Harris County’s Recovery School Will Help Students With Addiction
Harris County will open its first recovery high school, which will take in students who have fallen victim to substance abuse.
Harris County Department of Education (HCDE) will open Fortis Academy, a public recovery high school for students who need a place to fight their addiction to drugs and alcohol.
Many schools like this exist around the country, however, most are private. Harris County’s recovery school, located in Houston, will be one of the few public schools, reports Houston Public Media.
Fortis Academy is funded from property taxes and money from the school districts sending their students to the school.
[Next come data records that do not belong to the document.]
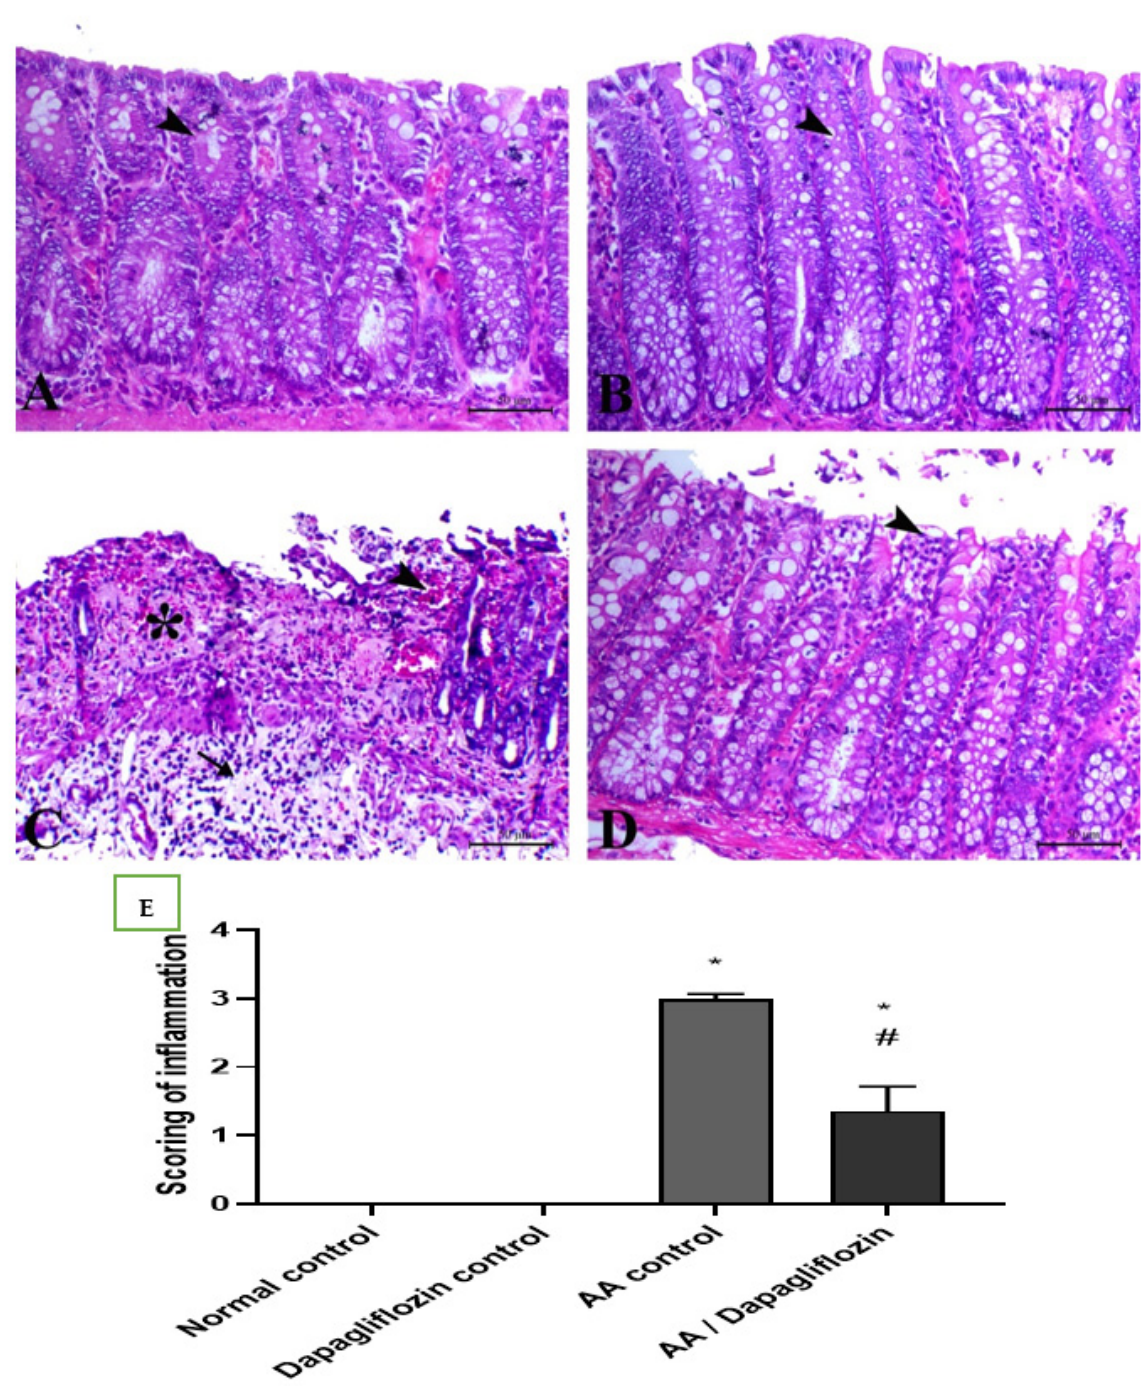
Figure 6. ( A ) Colonic sections stained by H&E showing the effect of DAPA for 14 days on AA-induced UC. Colonic sections from normal ( A ) and Dapagliflozin ( B ) control groups showing normal mucosa including surface epithelium and crypts (arrowheads). Colonic sections from the AA-induced colitis group ( C ) showing marked necrosis of the mucosal lining mixed with fibrin exudate and submucosal edema with marked inflammatory cells infiltration. Colonic sections from the Dapagliflozin-treated group ( D ) showing superficial mucosal necrosis (arrowhead). H&E, bar = 50 µ m. ( E ) Scoring of inflammation. Data are expressed as mean ± SEM. Superscript letters refer to the level of statistical significance which was calculated using one-way ANOVA followed by the Tukey–Kramer multiple comparisons test (* p < 0.05, DAPA compared to the normal control group; # p < 0.05, DAPA significantly different from the AA control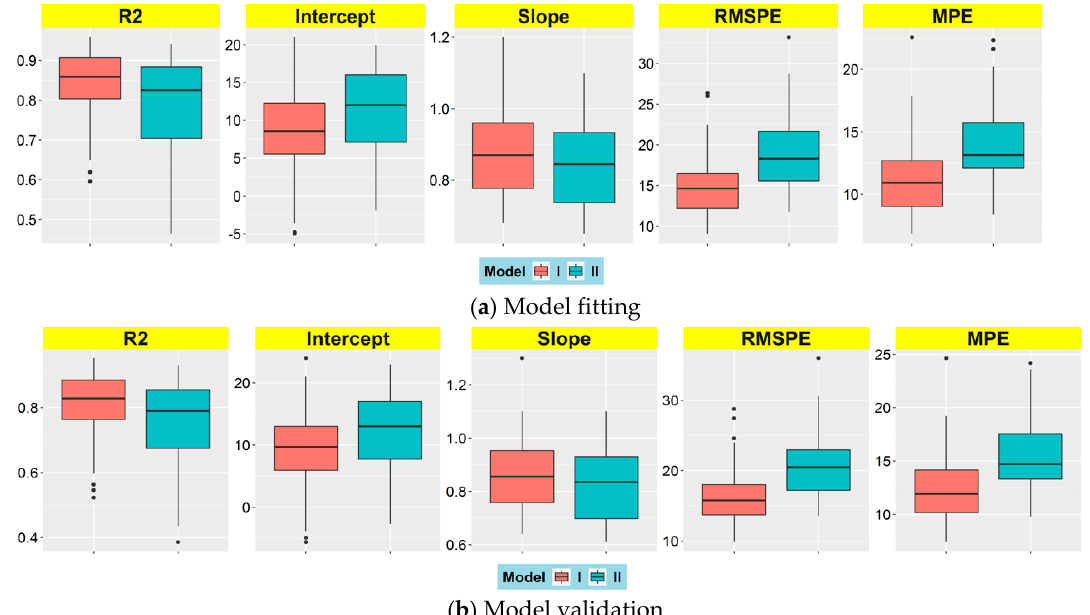
Figure 2. Boxplots statistics of estimation performance at all the 36 sites for R 2 , intercept, slope, root mean squared prediction error (RMSPE) ( µ g / m 3 ), MPE ( µ g / m 3 ). ( a ) Model fitting; ( b ) model validation. ‘I’ denotes models using PM 2.5 24-h average, and ‘II’ denotes models using PM 2.5 time average of 10:00 and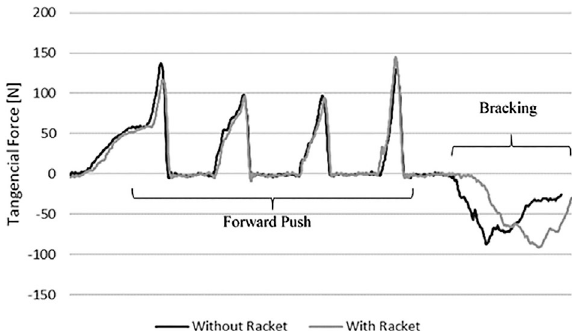
Figure 1 - Self-selected velocity in freehand (without racket) and holding racket (with racket) conditions.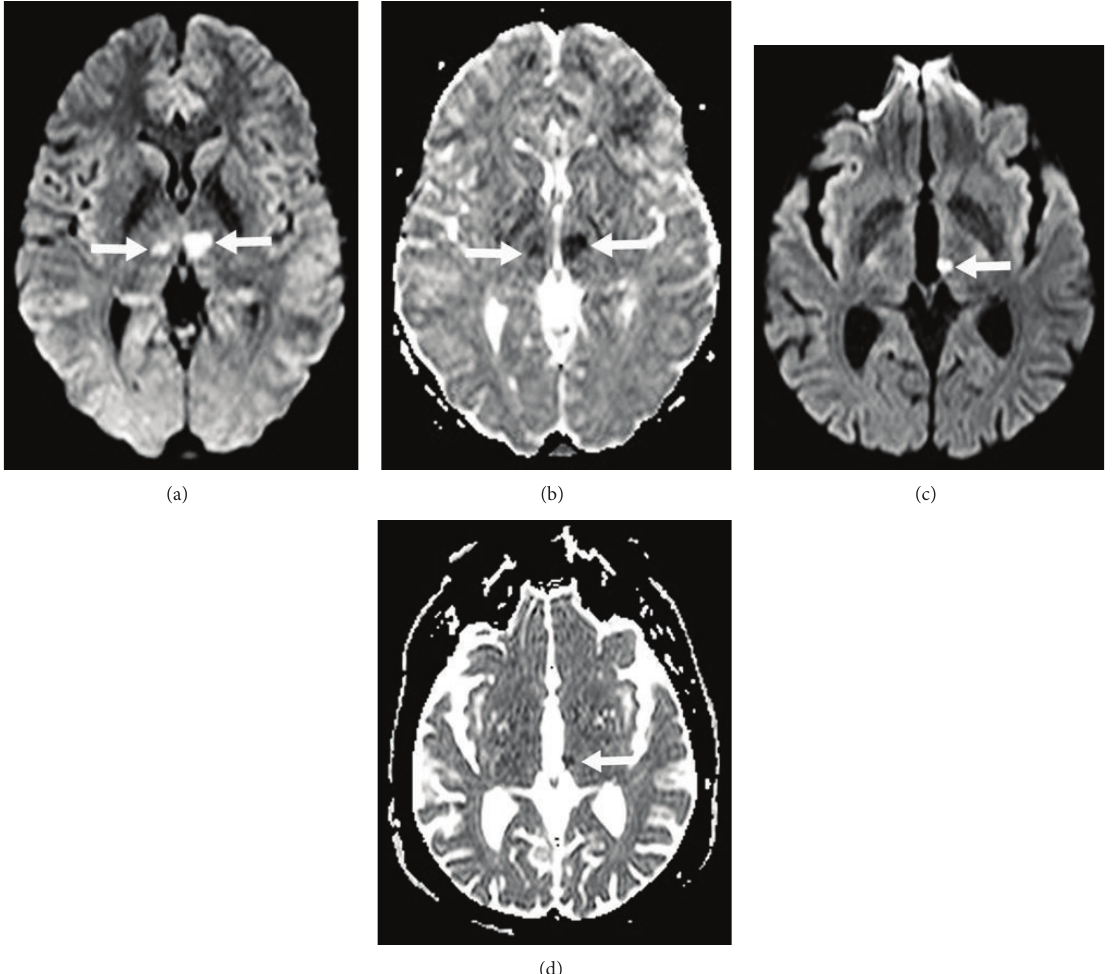
Figure 4: DWI (a and c) and ADC map (b and d) of 2 different patients (patient 1, a and b; patient 2, c and d) showing paramedian anterior thalamic infarction, bilateral in patient 1 and unilateral in patient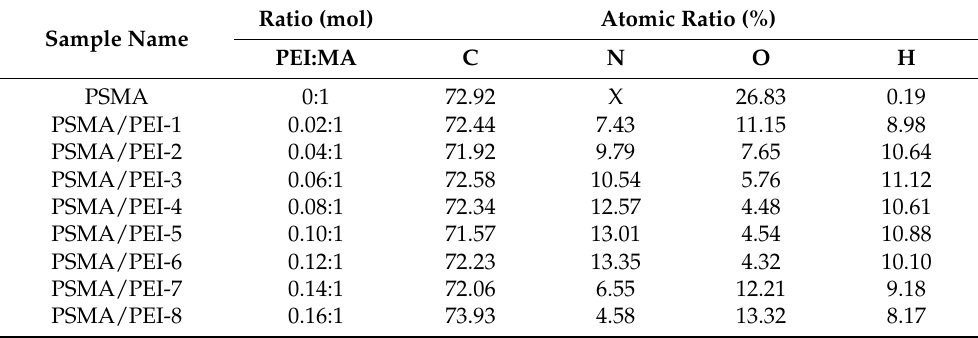
Table 2. EA of PSMA/PEI core–shell nanoparticles based on the addition of polyethylene imine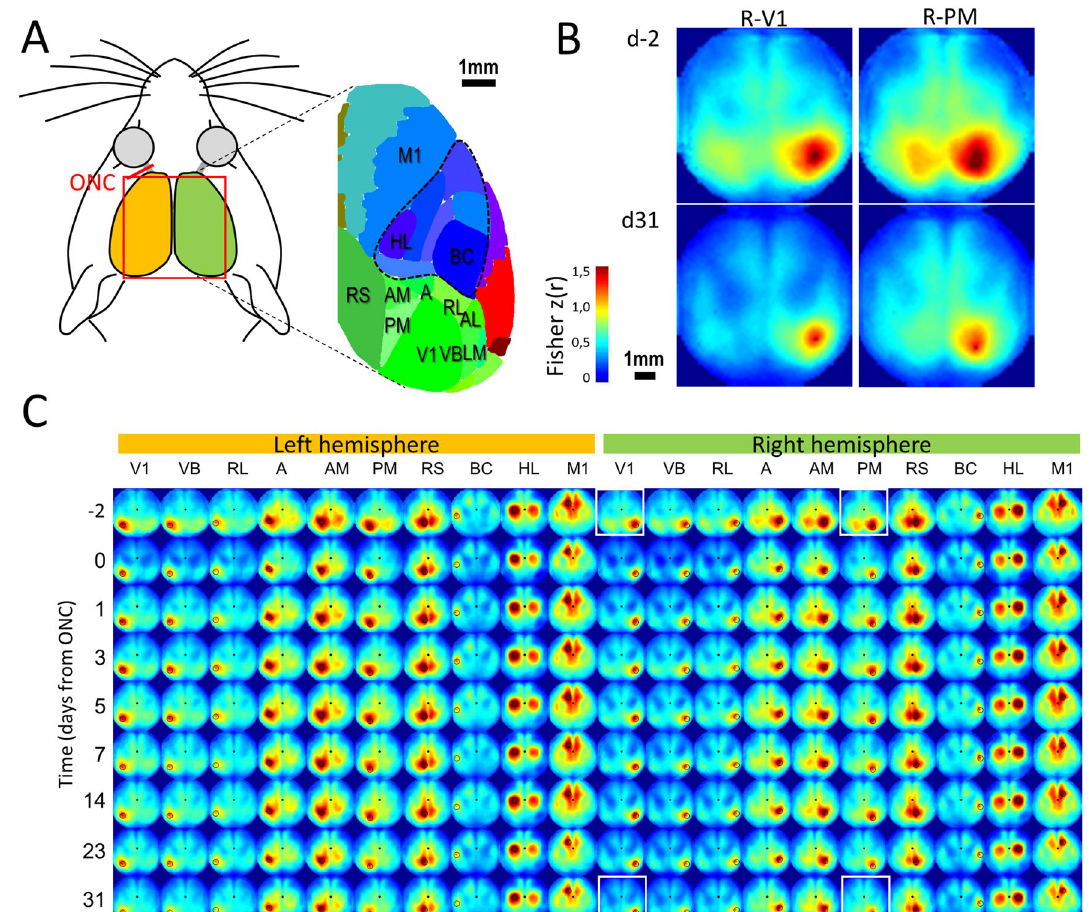
Figure 3. Seed pixel correlation mapping during resting state. Resting state spontaneous activity was band pass filtered. To create seed pixel correlation maps, the cross correlation coefficient r values (represented in color) between the temporal profiles of one selected pixel and all the others of the ROI were calculated. ( A) Schematic of the murine cortical regions imaged in the present mapping. ( B) Representative examples of seed pixel correlation maps (averaged from n = 9 mice and Fisher Z-transformed) for seed pixels localized in right areas V1 and PM before ONC (baseline, d-2) and 31 days after (these four examples correspond to the images within the four white squares in C ). ( C) Averaged seed pixel correlation maps of 20 different locations (black circles) before and after the ONC (y-axis, d-2 to d31). Correlation values were Fisher Z-transformed and displayed between z = 0 and z = 1.5 corresponding approximately to r = 0.91. V1 primary visual cortex; A, AM, PM, LM, RL anterior, anteromedial, posteromedial, lateromedial and rostrolateral regions of the secondary visual cortex; AC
Superintendent James Colbert hopes the school will allow students from low-income backgrounds to have access to a resource normally not available to them.
Over the past five years, roughly 10,500 recorded incidents involved some type of drug interaction with kids in Harris County, reports KHOU.
Dr. Anthony Moten, principal of Fortis, believes a school like this is needed. He knows the pressures these students face at their old high schools that will make recovery difficult.
Eight out of 10 students who return to their previous schools relapse within a year, according to recovery.org.
The recovery school will be available to students who have previously completed a rehabilitation program and are serious about their sobriety.
Students will have readily available drug counselors on campus and admit to both scheduled and random drug tests.
The school’s approach to a failed drug test may not always result in punishment.
“When children experience a relapse, we are going to blanket them with therapeutic services,” Moten explained.
Students will be taught that their past does not define their future, a valued philosophy at Fortis Academy.
The school will provide a culinary arts program, rope course and science labs to prepare students for after graduation.
“We are dealing with kids who deserve an opportunity to fulfill their dreams and if their dreams are not big enough, we need to help them enlarge those dreams.”